Hier zitten dé grote fabricagegeheimen. Met die imposante zwarte gordel, glimmend als een spiegel, maar ook het glanzende frame van gietijzer en de snaren die erover liggen en alles lijken te verstoppen, zou je denken dat er een gewone klankbodem in zo’n piano zit. Maar een piano resoneert volgens hetzelfde principe als een viool: de trilling van de snaren wordt versterkt door de dunne, gebogen houten tafel en zo doorgestuurd naar het oor van de mensen in de zaal.
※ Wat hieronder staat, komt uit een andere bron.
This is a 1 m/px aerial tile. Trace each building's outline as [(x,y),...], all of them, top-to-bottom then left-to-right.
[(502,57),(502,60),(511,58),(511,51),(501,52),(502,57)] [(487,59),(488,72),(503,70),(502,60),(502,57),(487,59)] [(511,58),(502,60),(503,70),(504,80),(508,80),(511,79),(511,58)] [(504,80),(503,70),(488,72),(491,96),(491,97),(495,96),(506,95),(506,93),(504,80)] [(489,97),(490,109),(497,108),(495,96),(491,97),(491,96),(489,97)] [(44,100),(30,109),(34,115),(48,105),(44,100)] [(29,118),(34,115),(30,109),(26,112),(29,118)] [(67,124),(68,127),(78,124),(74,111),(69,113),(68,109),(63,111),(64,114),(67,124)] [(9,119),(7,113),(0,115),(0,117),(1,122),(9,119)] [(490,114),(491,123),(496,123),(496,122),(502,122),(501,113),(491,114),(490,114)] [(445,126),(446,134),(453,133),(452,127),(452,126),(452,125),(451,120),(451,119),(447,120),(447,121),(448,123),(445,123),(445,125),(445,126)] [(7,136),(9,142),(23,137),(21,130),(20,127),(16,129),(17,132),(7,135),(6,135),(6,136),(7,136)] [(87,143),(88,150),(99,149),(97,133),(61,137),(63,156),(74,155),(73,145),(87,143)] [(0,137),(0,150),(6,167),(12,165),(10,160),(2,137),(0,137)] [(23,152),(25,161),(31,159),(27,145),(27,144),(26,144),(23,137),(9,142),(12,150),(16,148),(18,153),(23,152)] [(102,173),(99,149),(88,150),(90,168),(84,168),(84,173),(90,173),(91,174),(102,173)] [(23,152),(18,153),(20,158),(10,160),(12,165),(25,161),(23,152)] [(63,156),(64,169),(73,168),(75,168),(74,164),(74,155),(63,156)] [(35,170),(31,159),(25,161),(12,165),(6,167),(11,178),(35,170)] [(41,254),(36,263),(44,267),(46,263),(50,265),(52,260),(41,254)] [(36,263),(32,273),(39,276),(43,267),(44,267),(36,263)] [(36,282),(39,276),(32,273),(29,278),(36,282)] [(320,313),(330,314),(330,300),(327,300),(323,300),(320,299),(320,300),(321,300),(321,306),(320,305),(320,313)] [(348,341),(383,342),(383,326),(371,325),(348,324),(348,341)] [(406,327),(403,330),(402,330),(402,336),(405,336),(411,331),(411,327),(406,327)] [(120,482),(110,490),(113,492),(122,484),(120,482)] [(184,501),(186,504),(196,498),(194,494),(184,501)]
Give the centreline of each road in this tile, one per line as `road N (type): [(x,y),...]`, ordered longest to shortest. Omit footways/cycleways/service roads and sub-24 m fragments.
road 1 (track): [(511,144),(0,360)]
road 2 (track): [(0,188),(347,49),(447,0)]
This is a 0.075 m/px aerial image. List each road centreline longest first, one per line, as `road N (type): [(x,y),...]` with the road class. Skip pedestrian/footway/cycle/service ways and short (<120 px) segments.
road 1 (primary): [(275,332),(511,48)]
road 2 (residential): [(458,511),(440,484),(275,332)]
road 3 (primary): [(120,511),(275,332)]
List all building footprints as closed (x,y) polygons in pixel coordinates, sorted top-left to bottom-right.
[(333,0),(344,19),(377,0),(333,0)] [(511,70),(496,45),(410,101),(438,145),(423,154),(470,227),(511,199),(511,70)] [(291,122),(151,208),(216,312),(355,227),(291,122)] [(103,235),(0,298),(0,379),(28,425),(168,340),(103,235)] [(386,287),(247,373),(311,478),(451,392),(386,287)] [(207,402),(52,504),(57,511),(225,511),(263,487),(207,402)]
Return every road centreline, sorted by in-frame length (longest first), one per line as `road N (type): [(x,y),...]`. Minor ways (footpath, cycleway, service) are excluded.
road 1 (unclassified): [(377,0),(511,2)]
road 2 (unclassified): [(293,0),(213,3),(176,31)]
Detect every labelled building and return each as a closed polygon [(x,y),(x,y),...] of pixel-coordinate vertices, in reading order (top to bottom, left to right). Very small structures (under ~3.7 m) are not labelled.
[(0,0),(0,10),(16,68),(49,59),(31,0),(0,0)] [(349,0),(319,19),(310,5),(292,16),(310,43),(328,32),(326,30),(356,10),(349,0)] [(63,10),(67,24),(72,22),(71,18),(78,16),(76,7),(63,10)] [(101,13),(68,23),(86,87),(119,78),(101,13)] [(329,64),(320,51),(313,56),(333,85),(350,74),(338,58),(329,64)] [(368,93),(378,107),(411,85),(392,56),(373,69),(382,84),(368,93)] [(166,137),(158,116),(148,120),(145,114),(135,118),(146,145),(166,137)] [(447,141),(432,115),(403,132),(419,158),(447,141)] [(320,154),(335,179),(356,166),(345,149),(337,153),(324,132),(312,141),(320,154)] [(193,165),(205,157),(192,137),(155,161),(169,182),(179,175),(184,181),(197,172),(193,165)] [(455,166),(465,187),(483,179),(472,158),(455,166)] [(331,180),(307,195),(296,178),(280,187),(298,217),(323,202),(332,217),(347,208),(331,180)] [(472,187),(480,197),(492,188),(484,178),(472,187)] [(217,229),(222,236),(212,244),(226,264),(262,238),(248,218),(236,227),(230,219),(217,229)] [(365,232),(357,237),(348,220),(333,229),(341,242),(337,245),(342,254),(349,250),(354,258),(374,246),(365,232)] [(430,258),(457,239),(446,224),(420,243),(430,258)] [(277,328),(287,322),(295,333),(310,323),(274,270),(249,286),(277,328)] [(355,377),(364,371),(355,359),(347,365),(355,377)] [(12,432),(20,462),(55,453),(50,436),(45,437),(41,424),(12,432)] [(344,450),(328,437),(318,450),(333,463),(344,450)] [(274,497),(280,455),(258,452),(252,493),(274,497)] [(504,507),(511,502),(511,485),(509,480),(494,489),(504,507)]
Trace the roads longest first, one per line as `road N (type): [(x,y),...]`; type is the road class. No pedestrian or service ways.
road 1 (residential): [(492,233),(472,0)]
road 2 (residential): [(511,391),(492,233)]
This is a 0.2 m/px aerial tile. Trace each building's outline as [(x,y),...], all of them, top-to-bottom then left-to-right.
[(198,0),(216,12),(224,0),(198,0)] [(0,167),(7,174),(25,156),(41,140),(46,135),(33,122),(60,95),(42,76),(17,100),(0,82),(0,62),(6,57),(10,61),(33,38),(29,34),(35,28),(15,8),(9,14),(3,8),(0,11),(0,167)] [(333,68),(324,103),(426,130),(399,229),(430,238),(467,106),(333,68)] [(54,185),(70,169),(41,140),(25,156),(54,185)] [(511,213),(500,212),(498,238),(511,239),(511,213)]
In het geval van Fazioli gaat de vergelijking met de viool trouwens perfect op. Het resonantiehout dat hij gebruikt voor de zangbodem is precies hetzelfde als het hout dat Stradivarius vroeger ging kopen in Val di Fiemme, in het hart van de Dolomieten: rode spar, bekend om zijn elasticiteit en sterkte. De beroemde vioolbouwer koos die houtsoort voor de diepe bas en de briljante hoge tonen. De rode spar groeit heel langzaam in de schaduw, maar reikt loodrecht naar de hemel, als een speer die perfect in de grond staat. Als de randen en het hart van de stam worden weggesneden, is er dan ook geen risico dat je op een onregelmatige ader botst, of erger, een knoop die het geluid zou beletten om zich voort te planten.

‘We hebben zeer veel onderzoek gedaan’, zegt Paolo, die niet alleen werktuigbouwkundig ingenieur en ondernemer is, maar ook als pianist afstudeerde aan het conservatorium van Pesaro. ‘Toen we klankbodems begonnen te maken, gebruikten we een ultrasone sonde om de voortplantingssnelheid van de geluidsgolf in het hout te berekenen. Hoe hoger de snelheid, hoe beter het geluid, dachten we. Maar zo werkt het niet. Het hout dat we gewoon op het zicht kozen, gaf veel betere resultaten. Zodat we die sonde maar in de kast lieten.’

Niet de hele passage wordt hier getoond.